Please count the lines in the material below that contain the string "Costs", treating uppercase and lowercase as different, and give only the number.

= DATA PROVIDED =
************

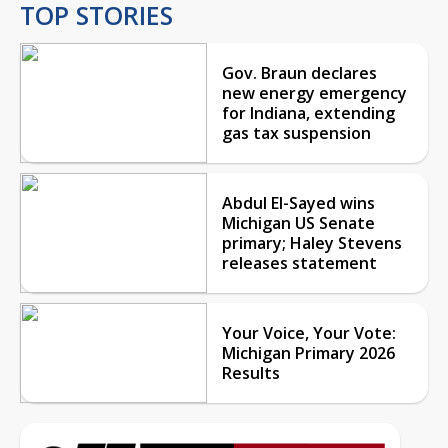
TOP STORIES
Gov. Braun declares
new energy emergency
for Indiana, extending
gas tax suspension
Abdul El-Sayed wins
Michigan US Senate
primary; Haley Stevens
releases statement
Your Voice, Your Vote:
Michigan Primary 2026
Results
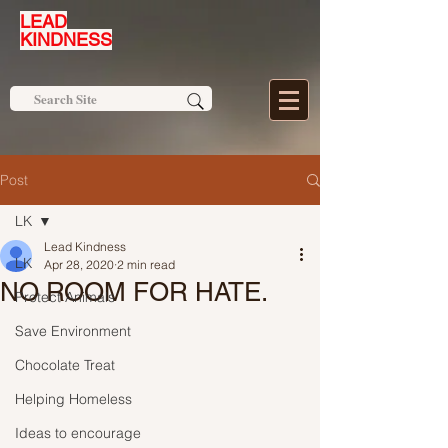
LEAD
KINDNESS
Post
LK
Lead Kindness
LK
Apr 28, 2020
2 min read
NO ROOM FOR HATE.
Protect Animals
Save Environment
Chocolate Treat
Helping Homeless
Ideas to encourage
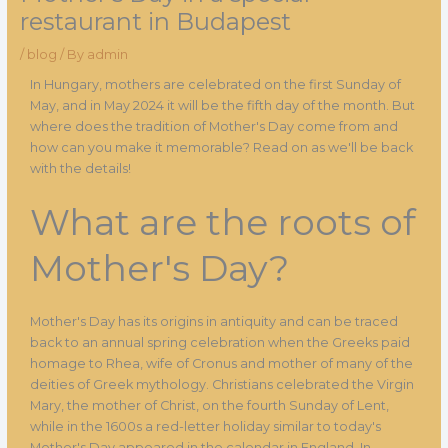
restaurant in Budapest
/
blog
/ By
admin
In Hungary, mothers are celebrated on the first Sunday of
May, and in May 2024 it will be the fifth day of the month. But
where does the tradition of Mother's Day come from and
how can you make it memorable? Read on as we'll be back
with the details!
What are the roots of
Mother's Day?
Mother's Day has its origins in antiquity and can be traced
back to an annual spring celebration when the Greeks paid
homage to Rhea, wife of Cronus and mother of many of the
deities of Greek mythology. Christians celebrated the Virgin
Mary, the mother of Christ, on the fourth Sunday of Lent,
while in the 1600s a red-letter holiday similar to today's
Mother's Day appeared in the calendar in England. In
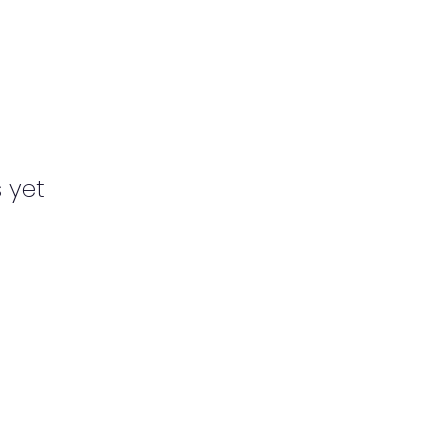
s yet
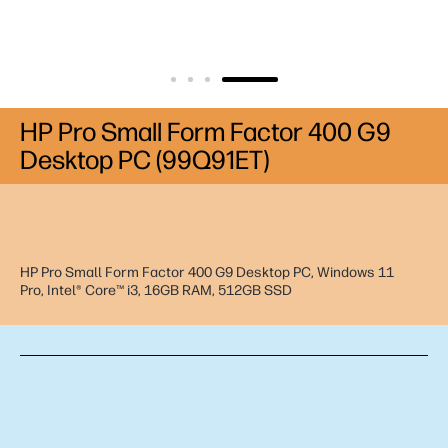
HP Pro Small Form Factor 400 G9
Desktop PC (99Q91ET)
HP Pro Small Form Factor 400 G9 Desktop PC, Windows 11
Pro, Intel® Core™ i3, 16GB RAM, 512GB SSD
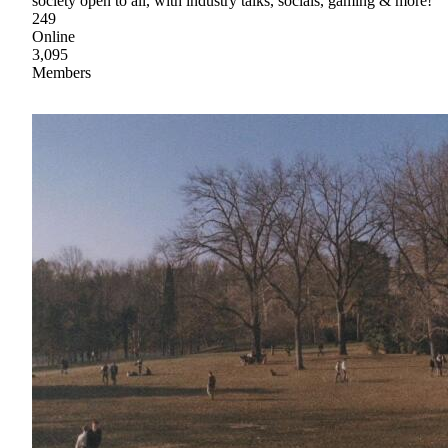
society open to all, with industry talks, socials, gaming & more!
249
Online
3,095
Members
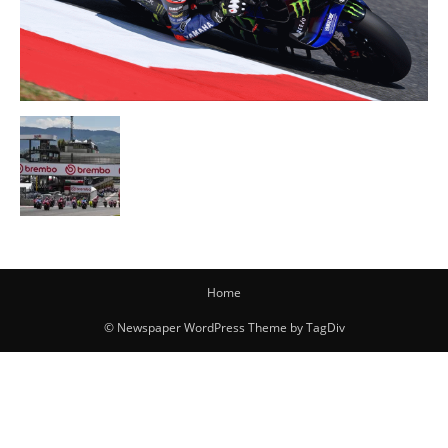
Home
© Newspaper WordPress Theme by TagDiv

************

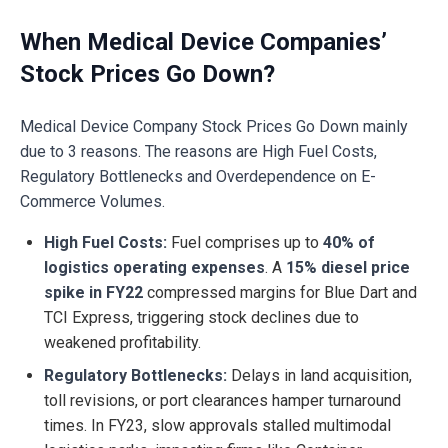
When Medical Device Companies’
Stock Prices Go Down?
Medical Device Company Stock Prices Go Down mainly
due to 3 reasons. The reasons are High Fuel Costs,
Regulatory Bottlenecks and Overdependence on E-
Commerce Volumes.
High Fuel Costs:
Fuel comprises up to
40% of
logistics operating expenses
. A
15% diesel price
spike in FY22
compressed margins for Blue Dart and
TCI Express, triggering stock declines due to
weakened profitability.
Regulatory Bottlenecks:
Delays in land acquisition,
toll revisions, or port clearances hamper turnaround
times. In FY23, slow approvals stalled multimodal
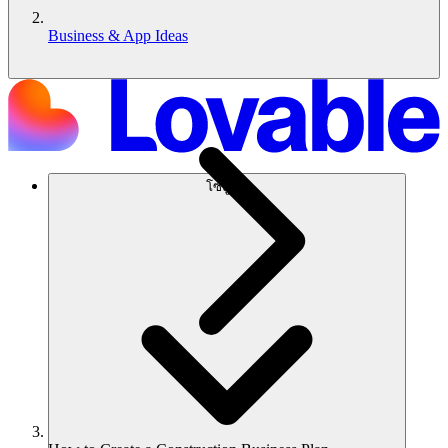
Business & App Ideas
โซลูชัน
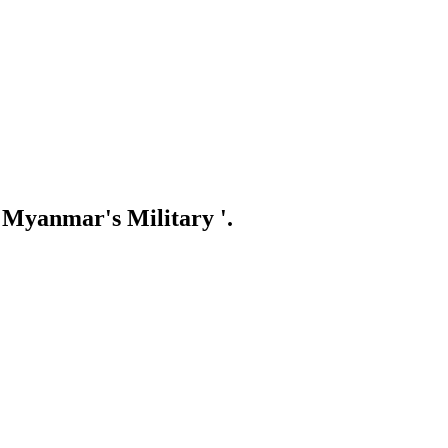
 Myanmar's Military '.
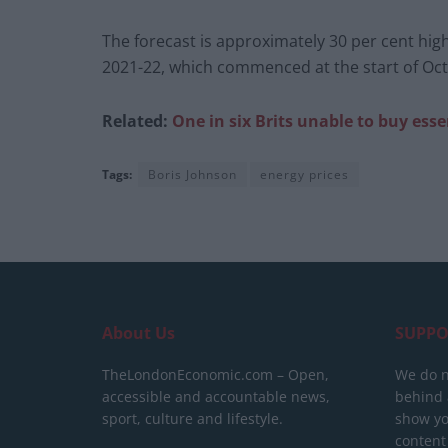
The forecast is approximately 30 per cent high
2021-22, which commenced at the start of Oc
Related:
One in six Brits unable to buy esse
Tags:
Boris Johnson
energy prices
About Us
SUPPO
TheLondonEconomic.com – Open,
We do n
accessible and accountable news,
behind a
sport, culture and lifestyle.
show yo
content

************

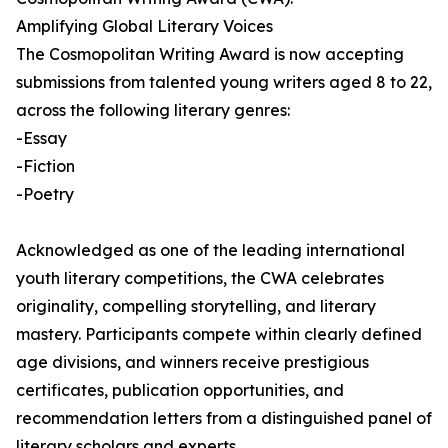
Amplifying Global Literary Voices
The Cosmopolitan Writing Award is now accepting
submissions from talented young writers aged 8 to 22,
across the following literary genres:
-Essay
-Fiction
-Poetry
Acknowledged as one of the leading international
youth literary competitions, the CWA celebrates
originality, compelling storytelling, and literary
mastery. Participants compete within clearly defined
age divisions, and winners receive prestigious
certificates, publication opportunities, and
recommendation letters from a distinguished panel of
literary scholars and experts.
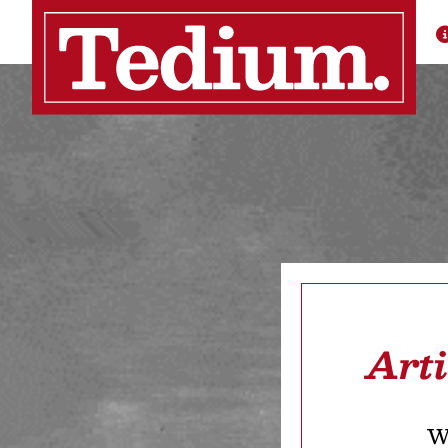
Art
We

************

= ANSWER TO THIS EXERCISE =
2